Oftentimes it’s impossible to have progress, or growth, without a certain degree of self-disruption — and in this sense, the new Cart/Checkout blocks serve their purpose. Gutenberg had to disrupt the publishing/creating experience in WordPress to keep the platform moving; both the user experience of it, and the tech stack. The WooCommerce Blocks plugin seems to be an exploration of how WooCommerce can fit into the Gutenberg picture — but one without a clear audience or purpose:
– If the project aims to better the checkout experience on those millions of sites currently built with WooCommerce (soon, and not in a distant future), the tech of the “new checkout” should be compatible with those thousands of extensions/plugins in existence.

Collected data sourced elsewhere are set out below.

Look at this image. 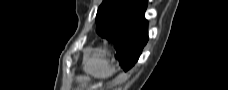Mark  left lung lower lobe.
<instances>
[{"mask_svg": "<svg viewBox=\"0 0 228 90\" xmlns=\"http://www.w3.org/2000/svg\"><path fill=\"white\" fill-rule=\"evenodd\" d=\"M133 2L137 6L136 10L121 12L117 23L100 34L115 45V58L124 71L137 62L148 41L147 21L144 18L147 0Z\"/></svg>", "mask_w": 228, "mask_h": 90, "instance_id": "1", "label": "left lung lower lobe"}]
</instances>
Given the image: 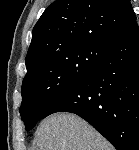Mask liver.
I'll list each match as a JSON object with an SVG mask.
<instances>
[{
    "label": "liver",
    "mask_w": 139,
    "mask_h": 150,
    "mask_svg": "<svg viewBox=\"0 0 139 150\" xmlns=\"http://www.w3.org/2000/svg\"><path fill=\"white\" fill-rule=\"evenodd\" d=\"M35 137L36 150H113L94 128L70 113H57L44 119Z\"/></svg>",
    "instance_id": "6515ba94"
}]
</instances>
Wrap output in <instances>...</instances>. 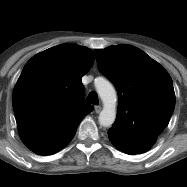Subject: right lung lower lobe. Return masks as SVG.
<instances>
[{
    "label": "right lung lower lobe",
    "instance_id": "right-lung-lower-lobe-1",
    "mask_svg": "<svg viewBox=\"0 0 187 187\" xmlns=\"http://www.w3.org/2000/svg\"><path fill=\"white\" fill-rule=\"evenodd\" d=\"M75 134V133H74ZM74 134L72 135V136H70L67 140H65L61 145H60V147H59V149L57 150V151H59V150H61L62 148H64L69 142H70V140L73 138V136H74ZM56 151V152H57ZM55 153V152H54ZM54 153H46V155H48V154H54Z\"/></svg>",
    "mask_w": 187,
    "mask_h": 187
}]
</instances>
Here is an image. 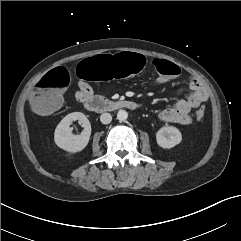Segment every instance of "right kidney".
<instances>
[{"instance_id":"1","label":"right kidney","mask_w":241,"mask_h":241,"mask_svg":"<svg viewBox=\"0 0 241 241\" xmlns=\"http://www.w3.org/2000/svg\"><path fill=\"white\" fill-rule=\"evenodd\" d=\"M76 120L84 128L80 135L71 133L70 125ZM90 135L91 125L87 117L81 112H73L65 116L57 125L54 141L59 148L70 153H77L87 146Z\"/></svg>"}]
</instances>
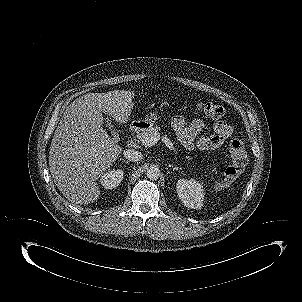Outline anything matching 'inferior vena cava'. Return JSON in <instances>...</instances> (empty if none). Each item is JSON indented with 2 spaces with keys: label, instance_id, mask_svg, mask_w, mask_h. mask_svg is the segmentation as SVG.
I'll return each mask as SVG.
<instances>
[{
  "label": "inferior vena cava",
  "instance_id": "inferior-vena-cava-1",
  "mask_svg": "<svg viewBox=\"0 0 302 302\" xmlns=\"http://www.w3.org/2000/svg\"><path fill=\"white\" fill-rule=\"evenodd\" d=\"M124 157L132 162H138L143 159V155L141 152L135 149H126L123 151Z\"/></svg>",
  "mask_w": 302,
  "mask_h": 302
}]
</instances>
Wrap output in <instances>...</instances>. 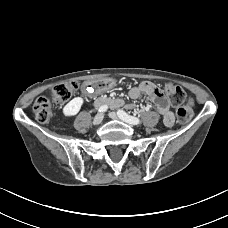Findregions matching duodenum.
<instances>
[{
  "label": "duodenum",
  "mask_w": 228,
  "mask_h": 228,
  "mask_svg": "<svg viewBox=\"0 0 228 228\" xmlns=\"http://www.w3.org/2000/svg\"><path fill=\"white\" fill-rule=\"evenodd\" d=\"M97 104L107 103L113 108H118L123 106V101L121 99H110V98H99L96 101Z\"/></svg>",
  "instance_id": "duodenum-1"
}]
</instances>
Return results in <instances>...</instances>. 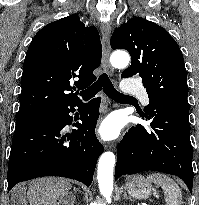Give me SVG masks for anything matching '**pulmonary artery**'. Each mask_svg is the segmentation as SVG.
Returning <instances> with one entry per match:
<instances>
[{
  "label": "pulmonary artery",
  "mask_w": 199,
  "mask_h": 205,
  "mask_svg": "<svg viewBox=\"0 0 199 205\" xmlns=\"http://www.w3.org/2000/svg\"><path fill=\"white\" fill-rule=\"evenodd\" d=\"M124 91L137 95L143 106H147L149 104L148 94L143 88H138L133 85H128L124 87Z\"/></svg>",
  "instance_id": "obj_1"
}]
</instances>
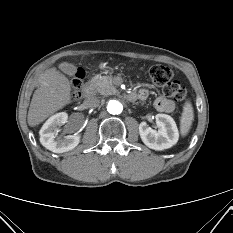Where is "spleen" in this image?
Returning <instances> with one entry per match:
<instances>
[{"mask_svg":"<svg viewBox=\"0 0 233 233\" xmlns=\"http://www.w3.org/2000/svg\"><path fill=\"white\" fill-rule=\"evenodd\" d=\"M194 119L193 108L190 102H186L184 105L180 128L183 136H186L191 128L192 122Z\"/></svg>","mask_w":233,"mask_h":233,"instance_id":"1","label":"spleen"}]
</instances>
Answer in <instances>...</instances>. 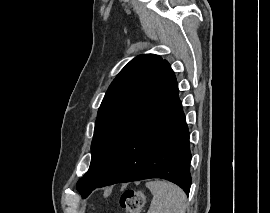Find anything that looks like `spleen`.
I'll return each instance as SVG.
<instances>
[{
  "label": "spleen",
  "mask_w": 270,
  "mask_h": 213,
  "mask_svg": "<svg viewBox=\"0 0 270 213\" xmlns=\"http://www.w3.org/2000/svg\"><path fill=\"white\" fill-rule=\"evenodd\" d=\"M146 187L153 195L147 213H185L187 198L180 187L163 180L149 181Z\"/></svg>",
  "instance_id": "spleen-1"
}]
</instances>
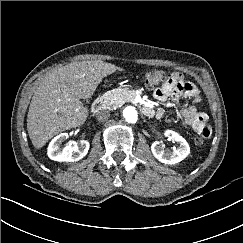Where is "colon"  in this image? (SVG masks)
<instances>
[{"label":"colon","instance_id":"1","mask_svg":"<svg viewBox=\"0 0 243 243\" xmlns=\"http://www.w3.org/2000/svg\"><path fill=\"white\" fill-rule=\"evenodd\" d=\"M165 78L166 73L163 70L151 69L145 74L144 81L145 85L151 89L163 82ZM205 139L206 138L202 135H198L197 137H195L194 141L196 145L201 146L205 143Z\"/></svg>","mask_w":243,"mask_h":243}]
</instances>
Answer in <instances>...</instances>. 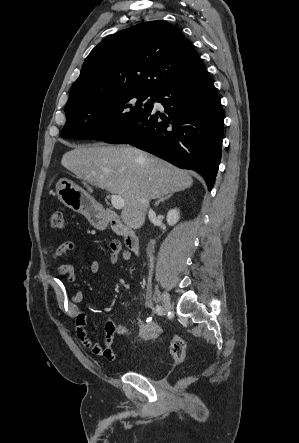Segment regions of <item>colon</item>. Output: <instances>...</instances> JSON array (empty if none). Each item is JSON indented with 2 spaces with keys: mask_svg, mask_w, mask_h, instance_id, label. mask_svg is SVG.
Listing matches in <instances>:
<instances>
[{
  "mask_svg": "<svg viewBox=\"0 0 299 443\" xmlns=\"http://www.w3.org/2000/svg\"><path fill=\"white\" fill-rule=\"evenodd\" d=\"M50 226L54 229H63L65 227V220L61 211H55L51 214ZM109 248L113 261L128 257V254L122 250L120 243L117 241L110 242ZM127 326L141 340H154L163 334V330L157 324L145 319L130 317ZM170 353L176 362H183L185 360L186 343L181 337H171Z\"/></svg>",
  "mask_w": 299,
  "mask_h": 443,
  "instance_id": "5ec220e1",
  "label": "colon"
}]
</instances>
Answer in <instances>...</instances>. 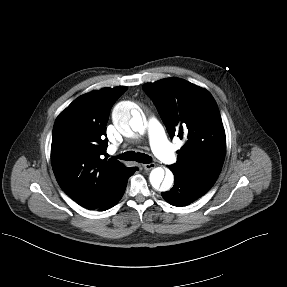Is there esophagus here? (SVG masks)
<instances>
[{"label": "esophagus", "mask_w": 287, "mask_h": 287, "mask_svg": "<svg viewBox=\"0 0 287 287\" xmlns=\"http://www.w3.org/2000/svg\"><path fill=\"white\" fill-rule=\"evenodd\" d=\"M156 167V165L154 163H148V164H143V168L146 170V171H149L151 169H154Z\"/></svg>", "instance_id": "34e87169"}]
</instances>
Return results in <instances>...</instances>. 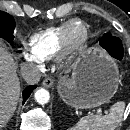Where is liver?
Segmentation results:
<instances>
[{"mask_svg": "<svg viewBox=\"0 0 130 130\" xmlns=\"http://www.w3.org/2000/svg\"><path fill=\"white\" fill-rule=\"evenodd\" d=\"M11 54L0 45V129L16 110L20 97V81Z\"/></svg>", "mask_w": 130, "mask_h": 130, "instance_id": "6515ba94", "label": "liver"}]
</instances>
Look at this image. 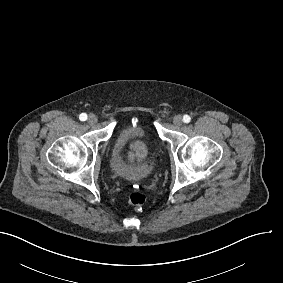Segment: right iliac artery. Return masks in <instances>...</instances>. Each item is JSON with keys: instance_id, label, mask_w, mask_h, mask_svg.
Returning <instances> with one entry per match:
<instances>
[{"instance_id": "right-iliac-artery-1", "label": "right iliac artery", "mask_w": 283, "mask_h": 283, "mask_svg": "<svg viewBox=\"0 0 283 283\" xmlns=\"http://www.w3.org/2000/svg\"><path fill=\"white\" fill-rule=\"evenodd\" d=\"M79 119H80L81 121H85V120L87 119V114H86V113L80 114Z\"/></svg>"}]
</instances>
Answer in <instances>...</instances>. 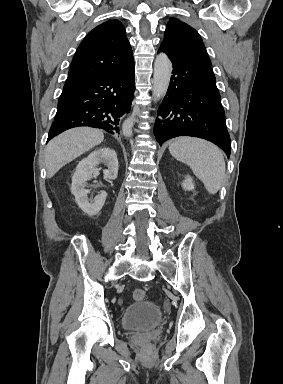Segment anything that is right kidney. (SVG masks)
Listing matches in <instances>:
<instances>
[{
  "label": "right kidney",
  "instance_id": "right-kidney-1",
  "mask_svg": "<svg viewBox=\"0 0 283 384\" xmlns=\"http://www.w3.org/2000/svg\"><path fill=\"white\" fill-rule=\"evenodd\" d=\"M98 164L107 166L108 170H103L105 178L116 180L118 158L115 150H111V148H97V150L91 152L88 158H84L79 162L76 172L72 176L71 192L75 196V202L90 218L97 216L107 198L106 192H101L96 200H88L89 190H85L86 182L93 176H99Z\"/></svg>",
  "mask_w": 283,
  "mask_h": 384
}]
</instances>
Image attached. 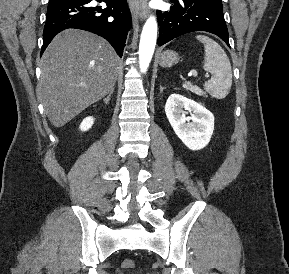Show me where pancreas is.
<instances>
[{
    "label": "pancreas",
    "mask_w": 289,
    "mask_h": 274,
    "mask_svg": "<svg viewBox=\"0 0 289 274\" xmlns=\"http://www.w3.org/2000/svg\"><path fill=\"white\" fill-rule=\"evenodd\" d=\"M184 88L199 96L204 95V92L199 87H197L196 85H192L191 83L184 84Z\"/></svg>",
    "instance_id": "obj_1"
}]
</instances>
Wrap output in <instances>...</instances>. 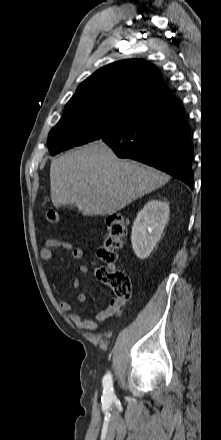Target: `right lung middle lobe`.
<instances>
[{"mask_svg": "<svg viewBox=\"0 0 221 440\" xmlns=\"http://www.w3.org/2000/svg\"><path fill=\"white\" fill-rule=\"evenodd\" d=\"M135 110L107 101L66 104L64 114L48 136L53 156L63 150L98 140Z\"/></svg>", "mask_w": 221, "mask_h": 440, "instance_id": "1", "label": "right lung middle lobe"}]
</instances>
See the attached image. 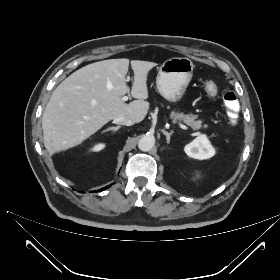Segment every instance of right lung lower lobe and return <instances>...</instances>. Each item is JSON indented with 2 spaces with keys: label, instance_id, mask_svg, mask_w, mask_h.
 <instances>
[{
  "label": "right lung lower lobe",
  "instance_id": "obj_1",
  "mask_svg": "<svg viewBox=\"0 0 280 280\" xmlns=\"http://www.w3.org/2000/svg\"><path fill=\"white\" fill-rule=\"evenodd\" d=\"M110 186L108 185L107 187H105L104 189H106V188H109ZM99 191H102V190H98V191H96V192H99Z\"/></svg>",
  "mask_w": 280,
  "mask_h": 280
}]
</instances>
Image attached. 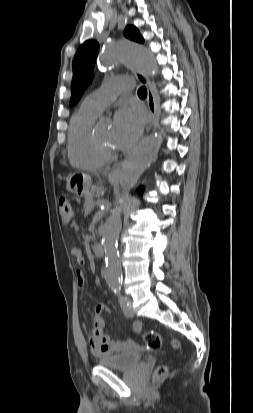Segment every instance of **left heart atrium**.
Returning a JSON list of instances; mask_svg holds the SVG:
<instances>
[{"instance_id": "39dd6f15", "label": "left heart atrium", "mask_w": 253, "mask_h": 413, "mask_svg": "<svg viewBox=\"0 0 253 413\" xmlns=\"http://www.w3.org/2000/svg\"><path fill=\"white\" fill-rule=\"evenodd\" d=\"M143 125L144 116L138 107H121L114 118L113 143L119 148L131 145L141 134Z\"/></svg>"}]
</instances>
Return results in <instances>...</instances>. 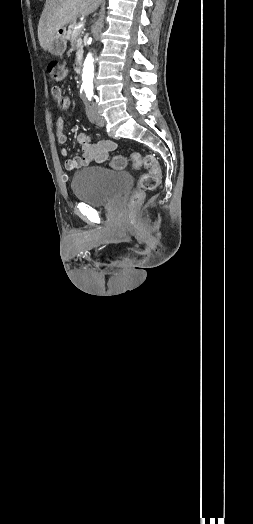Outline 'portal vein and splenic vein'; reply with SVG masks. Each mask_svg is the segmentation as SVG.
Segmentation results:
<instances>
[{"instance_id":"1","label":"portal vein and splenic vein","mask_w":253,"mask_h":524,"mask_svg":"<svg viewBox=\"0 0 253 524\" xmlns=\"http://www.w3.org/2000/svg\"><path fill=\"white\" fill-rule=\"evenodd\" d=\"M84 26V23H78L76 26H75V30H81Z\"/></svg>"}]
</instances>
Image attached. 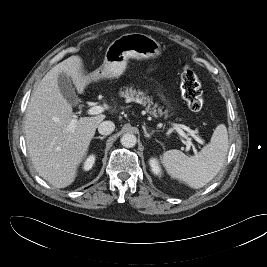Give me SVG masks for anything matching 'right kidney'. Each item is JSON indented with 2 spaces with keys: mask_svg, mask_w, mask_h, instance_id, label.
I'll use <instances>...</instances> for the list:
<instances>
[{
  "mask_svg": "<svg viewBox=\"0 0 267 267\" xmlns=\"http://www.w3.org/2000/svg\"><path fill=\"white\" fill-rule=\"evenodd\" d=\"M94 163H95V155H90V156L86 159V161H85V163H84V167H83L84 170H85V171L90 170V169L93 167Z\"/></svg>",
  "mask_w": 267,
  "mask_h": 267,
  "instance_id": "ca27d5eb",
  "label": "right kidney"
}]
</instances>
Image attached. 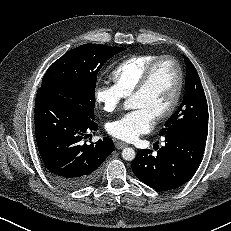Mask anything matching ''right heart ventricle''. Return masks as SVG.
<instances>
[{
  "label": "right heart ventricle",
  "mask_w": 231,
  "mask_h": 231,
  "mask_svg": "<svg viewBox=\"0 0 231 231\" xmlns=\"http://www.w3.org/2000/svg\"><path fill=\"white\" fill-rule=\"evenodd\" d=\"M156 54H143L121 62L112 72L114 85L124 97L131 96L146 67L156 58Z\"/></svg>",
  "instance_id": "obj_1"
}]
</instances>
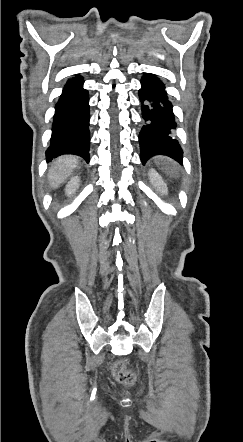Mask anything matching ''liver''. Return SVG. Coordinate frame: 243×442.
<instances>
[{"label": "liver", "instance_id": "1", "mask_svg": "<svg viewBox=\"0 0 243 442\" xmlns=\"http://www.w3.org/2000/svg\"><path fill=\"white\" fill-rule=\"evenodd\" d=\"M78 164L77 157L66 155L57 158L51 163L48 173L49 184L52 188H58L73 172Z\"/></svg>", "mask_w": 243, "mask_h": 442}]
</instances>
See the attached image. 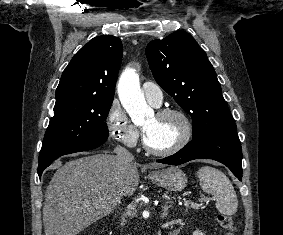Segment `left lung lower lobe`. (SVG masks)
<instances>
[{
	"label": "left lung lower lobe",
	"instance_id": "0a47b994",
	"mask_svg": "<svg viewBox=\"0 0 283 235\" xmlns=\"http://www.w3.org/2000/svg\"><path fill=\"white\" fill-rule=\"evenodd\" d=\"M199 158L219 161L239 180L242 178V150L236 131L193 139L174 155L157 162L179 165Z\"/></svg>",
	"mask_w": 283,
	"mask_h": 235
}]
</instances>
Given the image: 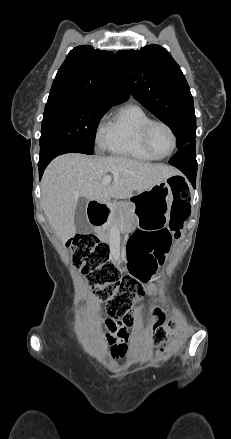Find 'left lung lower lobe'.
<instances>
[{
	"mask_svg": "<svg viewBox=\"0 0 231 439\" xmlns=\"http://www.w3.org/2000/svg\"><path fill=\"white\" fill-rule=\"evenodd\" d=\"M169 164L181 170L194 186L197 173L195 141H192L180 148L178 152L171 157Z\"/></svg>",
	"mask_w": 231,
	"mask_h": 439,
	"instance_id": "0a47b994",
	"label": "left lung lower lobe"
}]
</instances>
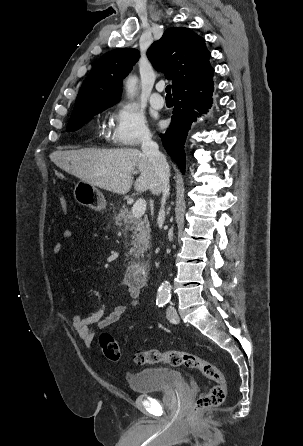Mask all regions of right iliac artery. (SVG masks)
I'll return each mask as SVG.
<instances>
[{
    "label": "right iliac artery",
    "instance_id": "right-iliac-artery-1",
    "mask_svg": "<svg viewBox=\"0 0 303 446\" xmlns=\"http://www.w3.org/2000/svg\"><path fill=\"white\" fill-rule=\"evenodd\" d=\"M166 300L165 299H159L156 301V304L158 305V307H163L166 304Z\"/></svg>",
    "mask_w": 303,
    "mask_h": 446
}]
</instances>
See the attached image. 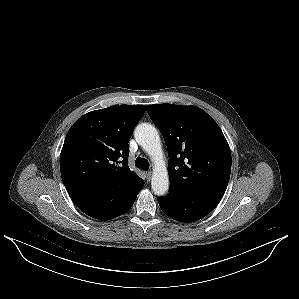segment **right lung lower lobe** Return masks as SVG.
I'll list each match as a JSON object with an SVG mask.
<instances>
[{
  "label": "right lung lower lobe",
  "mask_w": 299,
  "mask_h": 299,
  "mask_svg": "<svg viewBox=\"0 0 299 299\" xmlns=\"http://www.w3.org/2000/svg\"><path fill=\"white\" fill-rule=\"evenodd\" d=\"M138 193L126 201L125 190L121 186L113 185L82 191L70 197L85 214L99 220H110L126 213L133 205Z\"/></svg>",
  "instance_id": "obj_1"
}]
</instances>
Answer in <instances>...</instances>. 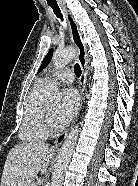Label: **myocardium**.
<instances>
[{"instance_id": "obj_1", "label": "myocardium", "mask_w": 138, "mask_h": 186, "mask_svg": "<svg viewBox=\"0 0 138 186\" xmlns=\"http://www.w3.org/2000/svg\"><path fill=\"white\" fill-rule=\"evenodd\" d=\"M44 121L48 129H51V130L55 129L53 117L49 114L47 109L45 111Z\"/></svg>"}]
</instances>
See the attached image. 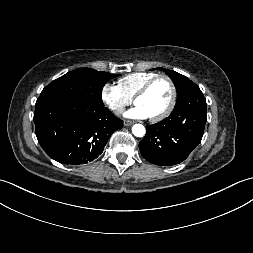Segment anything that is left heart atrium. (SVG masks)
Masks as SVG:
<instances>
[{
	"instance_id": "39dd6f15",
	"label": "left heart atrium",
	"mask_w": 253,
	"mask_h": 253,
	"mask_svg": "<svg viewBox=\"0 0 253 253\" xmlns=\"http://www.w3.org/2000/svg\"><path fill=\"white\" fill-rule=\"evenodd\" d=\"M124 116L127 118H132V119L149 118L147 112L140 105H137V104L133 108L125 112Z\"/></svg>"
}]
</instances>
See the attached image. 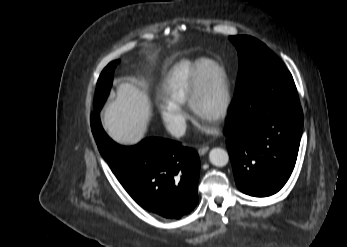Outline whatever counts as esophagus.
I'll use <instances>...</instances> for the list:
<instances>
[{
    "mask_svg": "<svg viewBox=\"0 0 347 247\" xmlns=\"http://www.w3.org/2000/svg\"><path fill=\"white\" fill-rule=\"evenodd\" d=\"M209 150V147L208 146H203L201 148L198 149V154L199 155H204L205 153H207V151Z\"/></svg>",
    "mask_w": 347,
    "mask_h": 247,
    "instance_id": "1",
    "label": "esophagus"
}]
</instances>
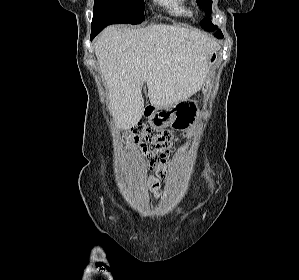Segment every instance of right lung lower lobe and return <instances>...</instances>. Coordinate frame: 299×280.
<instances>
[{
  "label": "right lung lower lobe",
  "instance_id": "1",
  "mask_svg": "<svg viewBox=\"0 0 299 280\" xmlns=\"http://www.w3.org/2000/svg\"><path fill=\"white\" fill-rule=\"evenodd\" d=\"M121 22V19L112 13L94 10L90 40L92 41L106 26L122 24Z\"/></svg>",
  "mask_w": 299,
  "mask_h": 280
}]
</instances>
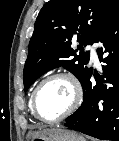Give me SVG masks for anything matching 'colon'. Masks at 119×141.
<instances>
[{
    "instance_id": "1",
    "label": "colon",
    "mask_w": 119,
    "mask_h": 141,
    "mask_svg": "<svg viewBox=\"0 0 119 141\" xmlns=\"http://www.w3.org/2000/svg\"><path fill=\"white\" fill-rule=\"evenodd\" d=\"M36 141H43L42 139H37Z\"/></svg>"
}]
</instances>
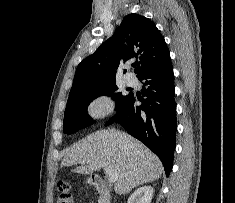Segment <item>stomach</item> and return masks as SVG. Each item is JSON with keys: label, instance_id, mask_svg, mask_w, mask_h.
I'll list each match as a JSON object with an SVG mask.
<instances>
[{"label": "stomach", "instance_id": "1", "mask_svg": "<svg viewBox=\"0 0 235 203\" xmlns=\"http://www.w3.org/2000/svg\"><path fill=\"white\" fill-rule=\"evenodd\" d=\"M92 181H93L92 178L88 179V183H92Z\"/></svg>", "mask_w": 235, "mask_h": 203}]
</instances>
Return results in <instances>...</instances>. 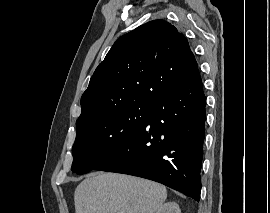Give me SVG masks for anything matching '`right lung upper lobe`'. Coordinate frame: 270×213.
<instances>
[{
    "instance_id": "1",
    "label": "right lung upper lobe",
    "mask_w": 270,
    "mask_h": 213,
    "mask_svg": "<svg viewBox=\"0 0 270 213\" xmlns=\"http://www.w3.org/2000/svg\"><path fill=\"white\" fill-rule=\"evenodd\" d=\"M197 69L187 38L173 25L145 23L117 39L96 68L76 123L132 102L155 104Z\"/></svg>"
}]
</instances>
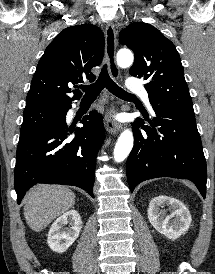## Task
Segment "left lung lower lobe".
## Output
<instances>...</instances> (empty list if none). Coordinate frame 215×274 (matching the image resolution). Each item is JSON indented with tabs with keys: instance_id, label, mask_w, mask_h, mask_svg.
<instances>
[{
	"instance_id": "1",
	"label": "left lung lower lobe",
	"mask_w": 215,
	"mask_h": 274,
	"mask_svg": "<svg viewBox=\"0 0 215 274\" xmlns=\"http://www.w3.org/2000/svg\"><path fill=\"white\" fill-rule=\"evenodd\" d=\"M156 114L151 127L140 118L133 125L134 147L127 160L131 192L141 182L158 177L191 180L203 198L207 170L193 112L151 104Z\"/></svg>"
}]
</instances>
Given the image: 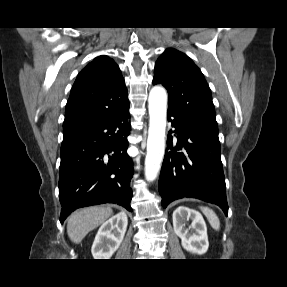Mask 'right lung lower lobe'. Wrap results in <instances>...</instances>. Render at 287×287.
<instances>
[{"mask_svg":"<svg viewBox=\"0 0 287 287\" xmlns=\"http://www.w3.org/2000/svg\"><path fill=\"white\" fill-rule=\"evenodd\" d=\"M129 103L120 110L63 130L59 171L60 222L74 210L116 203L132 211L133 167L126 149Z\"/></svg>","mask_w":287,"mask_h":287,"instance_id":"right-lung-lower-lobe-1","label":"right lung lower lobe"}]
</instances>
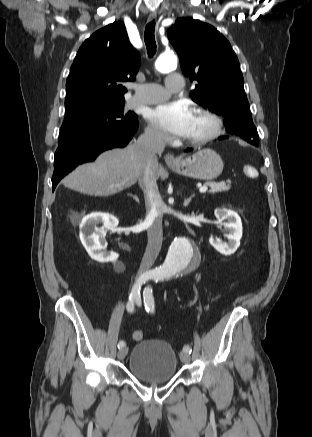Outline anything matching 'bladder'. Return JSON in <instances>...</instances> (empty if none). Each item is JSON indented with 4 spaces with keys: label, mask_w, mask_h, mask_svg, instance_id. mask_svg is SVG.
<instances>
[{
    "label": "bladder",
    "mask_w": 312,
    "mask_h": 437,
    "mask_svg": "<svg viewBox=\"0 0 312 437\" xmlns=\"http://www.w3.org/2000/svg\"><path fill=\"white\" fill-rule=\"evenodd\" d=\"M176 370V352L164 340H143L132 349L129 358V371L131 375L142 382L166 383L175 376Z\"/></svg>",
    "instance_id": "31cf9c89"
}]
</instances>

– If the project aims to create a tightly controlled checkout experience that’s protected from plugin modifications and conflicts, then the decisions made so far make sense, along with the current plan to slowly make these new blocks work with flagship plugins and payment gateways. If this is true, the majority of existing users (developers, builders, merchants) are probably not in the best position to share meaningful feedback: They naturally expect that the new, sleek blocks will work with the plugins on their site, and are always puzzled to find out that this major limitation isn’t communicated anywhere.
I can easily see these Cart/Checkout blocks inside a tightly-managed and regulated version of WooCommerce — one not necessarily designed for today’s users, but for those new users looking for an easy, worry-free version of WooCommerce in the future.
My confusion might be stemming from my own difficulty to see the big picture from where I stand. However, I also can’t help but notice the confusion of dozens of SomewhereWarm merchants who have tried these blocks so far. Please consider shaping their expectations a bit more clearly: Users should not rely on third parties (Vendors) to explain who this project is for, or the vision behind it. The signals given by the core team are mixed and largely contradicting, and the product itself doesn’t do anything to help the average user understand what to make out of it.